LZMA - Very slow. Extreme compression. Levels: 1 - 14 Till level 9 it is standard LZMA parameters. Levels 10 - 12 use more memory and higher match iterations so are slower. Levels 13 and 14 use larger dictionaries upto 256MB and really suck up RAM. Use these levels only if you have at the minimum 4GB RAM on your system.

PPMD - Slow. Extreme compression for Text, average compression for binary. In addition PPMD decompression time is also high for large chunks. This requires lots of RAM similar to LZMA. Levels: 1 - 14.

Adapt - Synthetic mode with text/binary detection. For pure text data PPMD is used otherwise Bzip2 is selected per chunk. Levels: 1 - 14 Adapt2 - Slower synthetic mode. For pure text data PPMD is otherwise LZMA is applied. Can give very good compression ratio when splitting file into multiple chunks. Levels: 1 - 14 Since both LZMA and PPMD are used together memory requirements are large especially if you are also using extreme levels above 10. For example with 100MB chunks, Level 14, 2 threads and with or without dedupe, it uses upto 2.5GB physical RAM (RSS).

It is possible for a single chunk to span the entire file if enough RAM is available. However for adaptive modes to be effective for large files, especially multi-file archives splitting into chunks is required so that best compression algorithm can be selected for textual and binary portions.

Pre-Processing Algorithms

As can be seen above a multitude of pre-processing algorithms are available that provide further compression effectiveness beyond what the usual compression algorithms can achieve by themselves. These are summarized below:

Deduplication : Per-Chunk (or per-segment) deduplication based on Rabin fingerprinting.
Delta Compression : A similarity based (minhash) comparison of Rabin blocks. Two blocks at least 60% similar with each other are diffed using bsdiff.
LZP : LZ Prediction is a variant of LZ77 that replaces repeating runs of text with shorter codes.
Adaptive Delta : This is a simple form of Delta Encoding where arithmetic progressions are detected in the data stream and collapsed via Run-Length encoding.
Matrix Transpose : This is used automatically in Delta Encoding and Deduplication.
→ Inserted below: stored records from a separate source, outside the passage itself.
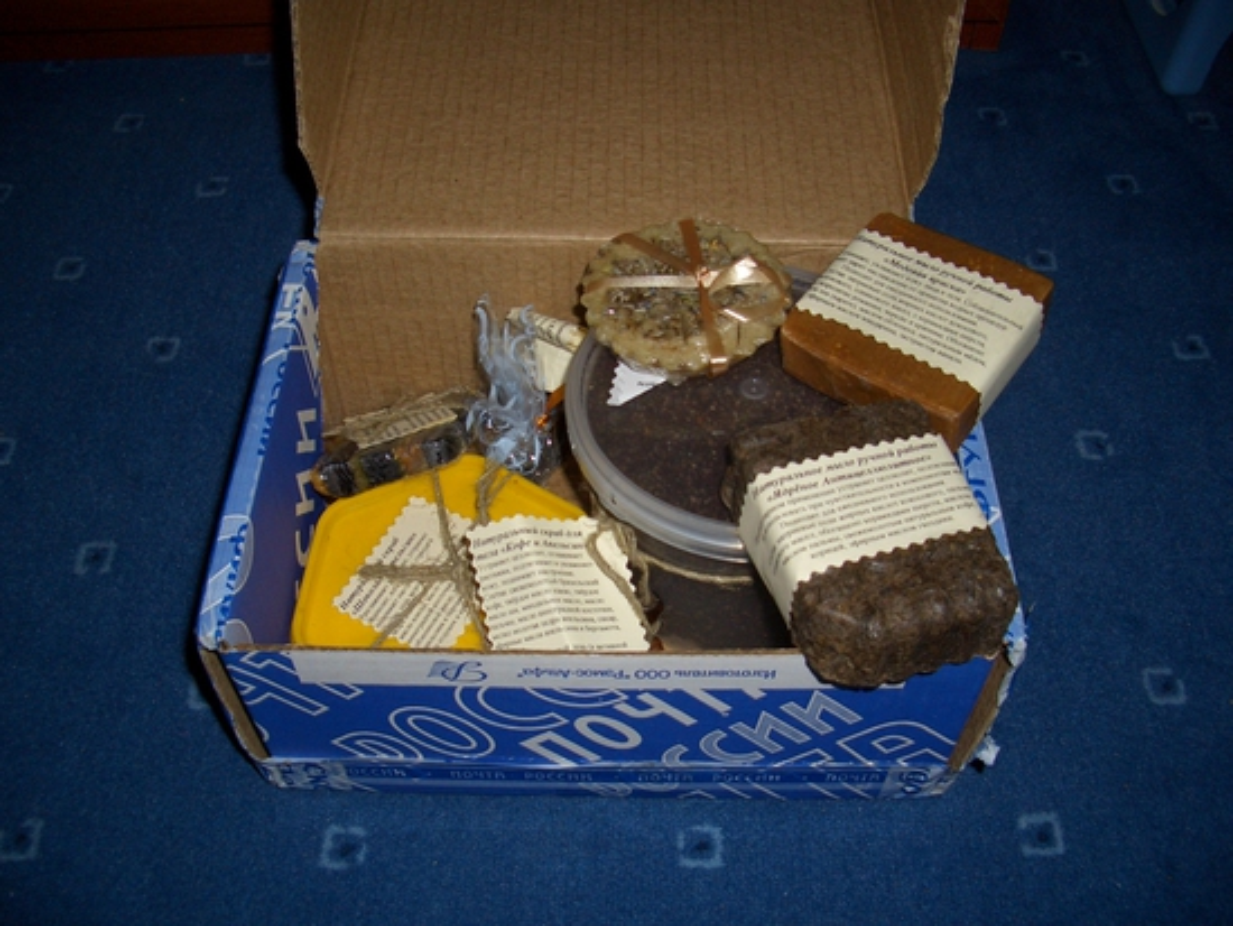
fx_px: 1247
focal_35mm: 35
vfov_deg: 40.7
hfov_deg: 52.6
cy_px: 463
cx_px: 616
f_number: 2.6
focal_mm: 5.8
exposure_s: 1/60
This attempts to transpose columnar repeating sequences of bytes into row-wise sequences so that compression algorithms can work better.

Memory Usage

As can be seen from above memory usage can vary greatly based on compression/ pre-processing algorithms and chunk size. A variety of configurations are possible depending on resource availability in the system.

The minimum possible meaningful settings while still giving about 50% compression ratio and very high speed is with the LZFX algorithm with 1MB chunk size and 2 threads:

    pcompress -c lzfx -l2 -s1m -t2 <file>

This uses about 6MB of physical RAM (RSS). Earlier versions of the utility before the 0.9 release comsumed much more memory. This was improved in the later versions. When using Linux the virtual memory consumption may appear to be very high but it is just address space usage rather than actual RAM and should be ignored. It is only the RSS that matters. This is a result of the memory arena mechanism in Glibc that improves malloc() performance for multi-threaded applications.